Kamala Harris wants Vietnam to know that “America is back” when she travels there later this month, but not everyone thinks that’s the best message given the US’ past in the Southeast Asian nation.
The US vice president is gearing up for a tour of Singapore and Vietnam at the end of August in the hopes of bolstering “strategic partnerships” with the Asian nations. Harris will also aim to demonstrate the rallying cry of President Joe Biden’s administration.
“Her trip will build on the Biden-Harris Administration’s message to the world: America is back,” Harris’ office said in a statement earlier this week.
Harris is set to become the first US vice president ever to visit Vietnam – but there seems to be some apprehension about whether her messaging is on-target.

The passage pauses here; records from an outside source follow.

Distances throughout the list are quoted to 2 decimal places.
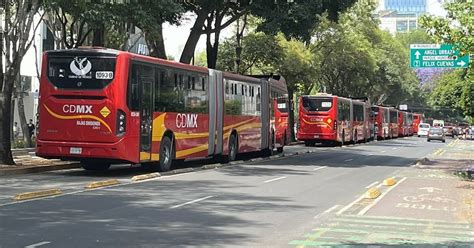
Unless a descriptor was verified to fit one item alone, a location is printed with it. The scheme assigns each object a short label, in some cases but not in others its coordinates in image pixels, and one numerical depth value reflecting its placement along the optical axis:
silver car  63.94
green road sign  31.84
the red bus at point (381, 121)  63.00
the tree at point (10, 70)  19.55
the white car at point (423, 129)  84.14
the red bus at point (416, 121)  98.00
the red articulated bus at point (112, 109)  17.52
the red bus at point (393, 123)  71.19
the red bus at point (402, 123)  78.81
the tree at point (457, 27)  16.42
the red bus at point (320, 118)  42.81
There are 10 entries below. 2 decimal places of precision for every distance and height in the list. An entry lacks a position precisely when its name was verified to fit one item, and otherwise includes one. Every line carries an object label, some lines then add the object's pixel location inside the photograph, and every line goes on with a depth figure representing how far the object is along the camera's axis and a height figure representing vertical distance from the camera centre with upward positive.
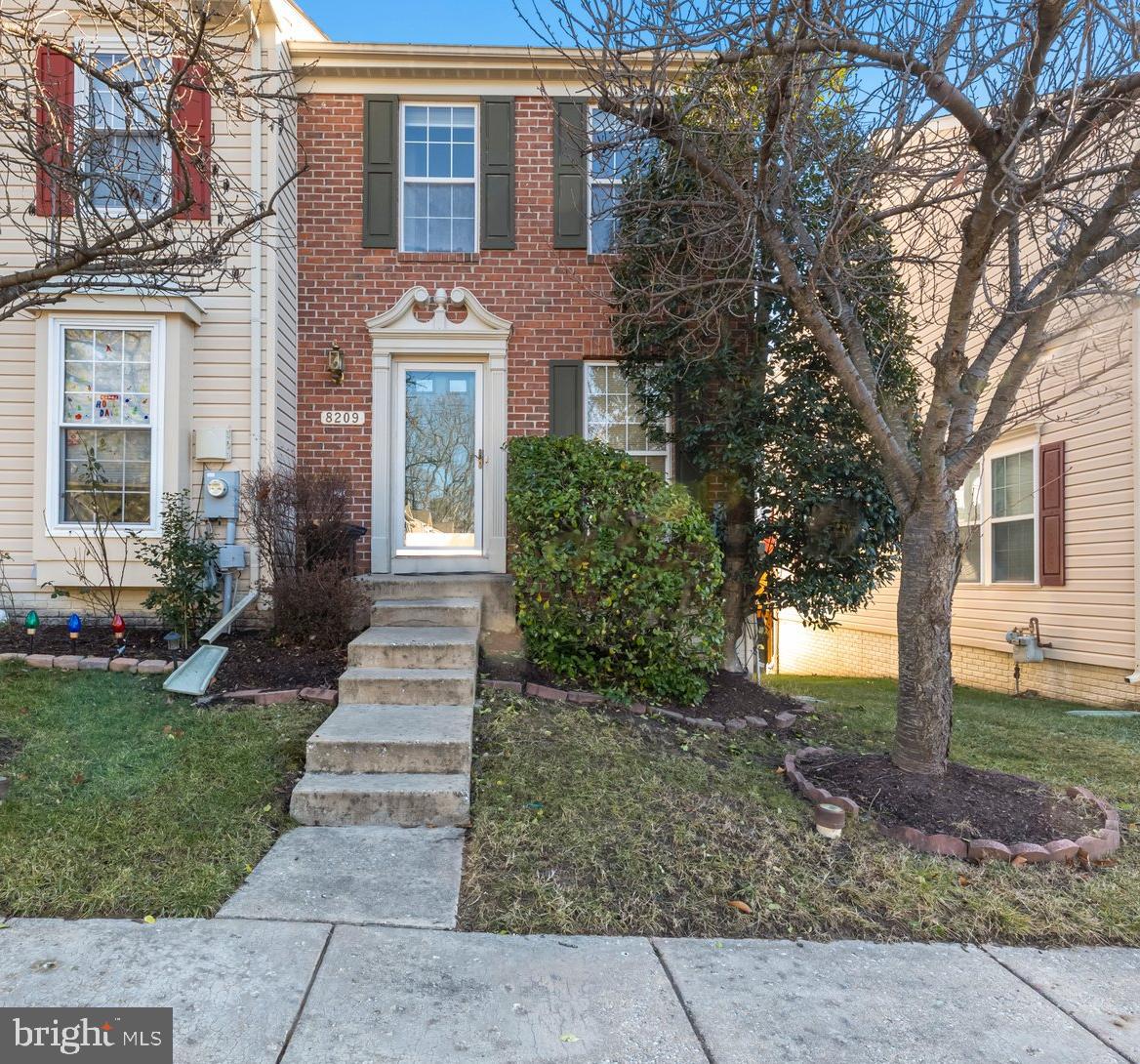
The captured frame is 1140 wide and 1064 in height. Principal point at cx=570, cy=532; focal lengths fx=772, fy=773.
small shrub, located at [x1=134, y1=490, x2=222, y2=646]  5.80 -0.27
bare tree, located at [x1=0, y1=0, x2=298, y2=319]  3.33 +1.93
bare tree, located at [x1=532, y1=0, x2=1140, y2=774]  3.47 +1.97
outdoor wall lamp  7.08 +1.64
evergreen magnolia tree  5.81 +1.01
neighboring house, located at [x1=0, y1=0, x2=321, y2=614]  6.34 +1.27
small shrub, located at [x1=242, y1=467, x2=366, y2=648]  5.82 -0.09
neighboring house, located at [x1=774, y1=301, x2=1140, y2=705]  7.25 +0.04
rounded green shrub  5.11 -0.23
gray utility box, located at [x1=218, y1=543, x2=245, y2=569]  6.34 -0.13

Making direct and indirect references to the United States’ catastrophic war in Vietnam, numerous social media suggested that the Southeast Asian nation might not be overly excited about America coming “back.”
One commenter said the VP was “setting the record for tone-deafness,” while others wondered whether her communications team was consciously insensitive or just ignorant.
For Harris, “America is back” is a message of “hopeful optimism,” but for much of the world, it is a line from a horror movie, joked another Twitter user.
Although relations between the two countries have undoubtedly improved over the past several decades, the US military campaign in Vietnam, which began in 1955 and lasted nearly 20 years, is estimated to have killed up to 2 million Vietnamese civilians.
Biden declared “America is back” after the Democrat moved into the White House in January. The slogan was apparently intended as a way to signal that the United States was turning away from Donald Trump’s tumultuous tenure, but many instead criticized it as a sign that Washington was returning to a more aggressive, interventionist approach to foreign policy.